Thursday, November 14, 1996

Fintan Brennan

In an article some time ago I made a passing reference to the late Fintan Brennan, a name unfamiliar to some, but one readily recognised by anyone whose memory stretches back at least a generation.

Like myself he was "a blow in" coming as he did from Monasterevin where he was born in 1885, the son of a farmer. At 14 years of age he was apprenticed to a butcher where he worked for nine months without pay in conditions which he later described as deplorable. Returning to work on his father's farm he remained there until March 1904 when he took up a shop apprenticeship with Denis Boland at Vicarstown. The pay was £10.00 per year all found with boots and clothing at cost. Later he transferred on promotion to Boland's premises at Cush, Kildangan, where Fintan's brother John Brennan was in charge.

When the Gaelic League established by Douglas Hyde spread throughout the country Fintan joined the Nurney branch where Stephen O'Brien and an old Kerry teacher named Dillon taught Irish. This was the first stirring of Irish Nationalism which would later lead to Fintan's involvement in the fight for independence and his imprisonment in an English jail.

In February 1910 Fintan gave up shop work and became a canal agent in Mountmellick which job he got with the assistance of P.J. Kilroy, then the Grand Canal agent in Athy. He spent four years in Mountmellick where he was an active member of the Fintan Lalor branch of the Gaelic League. He treasured to the end of his days a prize won in the Laois Ossory Feis of 1912 for which he was examined by Arthur Griffith who awarded him first place.

Fintan was next appointed canal agent in New Ross and it was there that he joined the Irish Volunteers. The Company of about 700 men drilled in Barretts Park, the local G.A.A. Grounds, and it was there one Sunday that the Company's officers put to the men the choice of following John Redmond. All but twenty of the Wexford men stayed with Redmond but Fintan Brennan was among the small band who left to form an I.R.A. brigade.
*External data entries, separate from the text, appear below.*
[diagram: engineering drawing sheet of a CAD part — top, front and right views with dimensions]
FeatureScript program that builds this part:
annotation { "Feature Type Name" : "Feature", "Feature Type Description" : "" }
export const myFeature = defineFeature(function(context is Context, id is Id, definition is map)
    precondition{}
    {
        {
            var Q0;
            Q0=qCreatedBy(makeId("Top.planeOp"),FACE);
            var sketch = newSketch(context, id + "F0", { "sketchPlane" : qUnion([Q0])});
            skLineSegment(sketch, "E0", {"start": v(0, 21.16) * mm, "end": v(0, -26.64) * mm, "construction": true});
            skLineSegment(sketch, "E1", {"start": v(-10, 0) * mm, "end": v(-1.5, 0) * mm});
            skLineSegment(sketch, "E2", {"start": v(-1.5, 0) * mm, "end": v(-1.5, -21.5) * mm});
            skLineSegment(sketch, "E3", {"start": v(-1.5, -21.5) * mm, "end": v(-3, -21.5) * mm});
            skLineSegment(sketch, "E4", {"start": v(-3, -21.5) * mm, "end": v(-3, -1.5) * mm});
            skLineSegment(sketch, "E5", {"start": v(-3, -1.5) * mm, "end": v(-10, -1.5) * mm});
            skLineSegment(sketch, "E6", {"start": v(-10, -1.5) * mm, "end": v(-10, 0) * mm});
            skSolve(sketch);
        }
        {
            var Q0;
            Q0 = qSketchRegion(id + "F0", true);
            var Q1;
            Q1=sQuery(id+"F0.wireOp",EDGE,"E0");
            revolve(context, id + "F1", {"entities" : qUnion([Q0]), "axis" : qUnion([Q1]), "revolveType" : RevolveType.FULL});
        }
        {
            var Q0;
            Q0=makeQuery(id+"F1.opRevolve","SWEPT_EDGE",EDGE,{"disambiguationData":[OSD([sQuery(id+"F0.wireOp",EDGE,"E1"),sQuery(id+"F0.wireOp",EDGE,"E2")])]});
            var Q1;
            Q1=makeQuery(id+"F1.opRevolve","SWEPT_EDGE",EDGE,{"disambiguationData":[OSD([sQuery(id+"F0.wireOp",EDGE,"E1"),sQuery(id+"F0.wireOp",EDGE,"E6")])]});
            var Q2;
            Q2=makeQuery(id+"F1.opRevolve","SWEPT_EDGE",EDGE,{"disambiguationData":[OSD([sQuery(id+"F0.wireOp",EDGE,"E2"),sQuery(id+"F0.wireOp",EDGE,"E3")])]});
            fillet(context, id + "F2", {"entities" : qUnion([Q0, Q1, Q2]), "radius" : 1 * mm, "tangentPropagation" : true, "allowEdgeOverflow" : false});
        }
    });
In December 1915 Fintan was transferred as canal agent to his home town of Monasterevin. He recalled the winter of 1916/1917 as one of the severest during his years on the canal. The frost which came in early December lasted throughout the month of January. The canal froze to a depth of several inches requiring a steel boat pulled by six horses and a motor to break up the ice and allow free passage through the water.

Fintan's brother Pat Brennan took part in the Easter Rebellion in 1916 as a member of the Bolands Mill Garrison under the command of Eamon de Valera. Fintan married Mary Malone in 1917 and continued his involvement in Republican affairs which did not go unnoticed by the local R.I.C. He was especially active during the 1918 General Election on behalf of the Republican Candidates for County Kildare.

On the 4th of April 1920 Fintan's son Tadhg was born on the same day that a one day National Strike was called in support of the I.R.A. hunger strikers in Mountjoy Jail. The main Cork/Dublin road was blocked by carts at Monasterevin preventing race goers from travelling to the Punchestown Races. The key to the canal drawbridge was taken up by the I.R.A. thereby ensuring that there was no traffic on the Grand Canal during the strike. Fintan subsequently addressed public meetings in Monasterevin, Nurney and Kildangan in support of the rail workers who were dismissed for participating in the strike. The following June he was appointed Chairman of the Parish Court established by the first Dail. The Courts were held in Fintan's rented house as were meetings of the local Volunteers of which he was Company Quarter Master. Staying with the Brennans during this time was Hugh McNally, a Clerk in Hibernian Bank and Captain of the local I.R.A. Towards the end of 1920 McNally was arrested and Brennan's home was raided. Luckily enough Fintan's wife had the foresight to hide McNally's revolver under their baby son Tadhg.


However other guns and arms hidden in outhouses were discovered leading to Fintan's immediate arrest. Captain McNally, Lt. E. Prendergast and Quarter Master Fintan Brennan, all of the Monasterevin Company I.R.A. were brought to the Curragh Camp and Court martialled. McNally got a ten year sentence, Brennan five years and Prendergast three years.

Fintan was later to write of the sixteen months he spent in jails in Mountjoy, Wormwood Scrubs in England and Parkhurst on the Isle of Wight, and his memories of those times were published in the Capuchin Annual in the 1960's.